それぞれの治療法によって、費用は変わってきます。
関連記事→ 歯列矯正の費用ってどのくらい掛かるの?種類によって異なる費用の相場観を紹介
部分矯正の費用
まず、歯列の一部分だけに力を加える部分矯正ですが、ワイヤー型で約20~85万円、マウスピース型で約45~75万円ほどの費用がかかります。
ワイヤー型で部分矯正を行える場合は、動かしたい歯だけに力が掛かるようブラケットを装着するので、全体矯正の場合と比べて装置を付ける歯の数が少なくなります。また、力の固定源となる「アンカースクリュー」を歯茎に装着しワイヤー矯正する場合もあります。

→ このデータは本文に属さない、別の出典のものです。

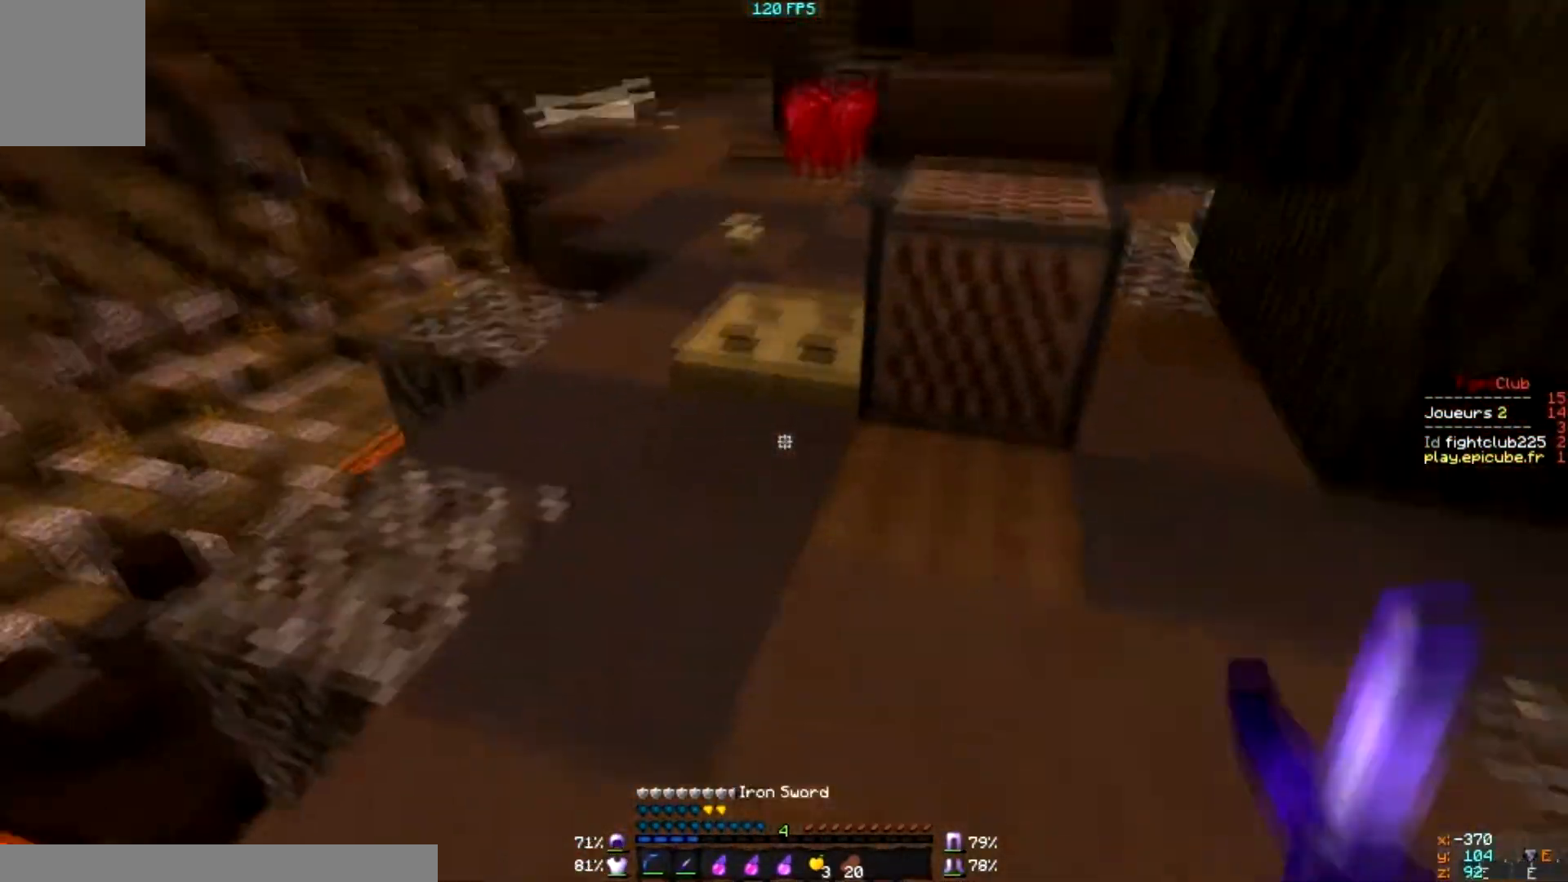
{"keys": ["d"], "mouse": [], "events": [[367, "d", "down"]]}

マウスピース型の場合、全体矯正か部分矯正かに関わらず、歯列全体を覆うような形状のマウスピースを使用するので、部分矯正の場合でも全体矯正に比べて見た目で大きな変化はありません。
全体矯正の費用
歯列全体に装置を取り付ける全体矯正の場合、唇側からのワイヤー型矯正で約85~100万円、舌側からのワイヤー型で約130~165万円、唇側と舌側をミックスしたもので約110~132万円となるでしょう。
唇側からのワイヤー矯正は最も古くからある治療法なので、医療技術としての実績が豊富なことから、治療結果が予想しやすくミスが起こりにくいです。
どうしても装置が目立つのを嫌う人は、舌側やミックスを選ぶと良いでしょう。
マウスピースを用いた全体矯正では約72~96万円の費用がかかります。
治療法別 料金表一覧(目安)
治療法 | 金額 |
---|---|
部分矯正(ワイヤー矯正) | ¥220,000~¥858,000 |
部分矯正(マウスピース型矯正装置) | ¥462,000~¥726,000 |
唇側からの矯正装置 | ¥858,000~¥990,000 |
マウスピース型矯正装置 | ¥726,000~¥957,000 |
舌側矯正 | ¥1,320,000~¥1,650,000 |
混合矯正(上顎前歯部のみ舌側等) | ¥1,100,000~¥1,320,000 |
これらの費用はクリニックによって多少異なってきますので、あくまでも参考程度に留めておいて、カウンセリングの場で確認することをお勧めします。
関連記事→ 歯列矯正の費用ってどのくらい掛かるの?種類によって異なる費用の相場観を紹介
矯正の料金システム【トータルフィー・都度払い】
歯列矯正の治療費を支払うにあたっては、一括払いの「トータルフィー」という方法と、費用を分割できる「都度払い」という方法に大きく分けることができます。
「トータルフィー」は治療に必要となる装置代、その調整費などを一括で支払う方法です。その為、通院時に費用が発生せず、一度の支払いで治療を完結できるでしょう。
それに対して何かしらの処置を受ける度に、その処置にかかる費用を支払っていくのが「都度払い」です。高額な費用を一度に用意できなくても治療を受けられます。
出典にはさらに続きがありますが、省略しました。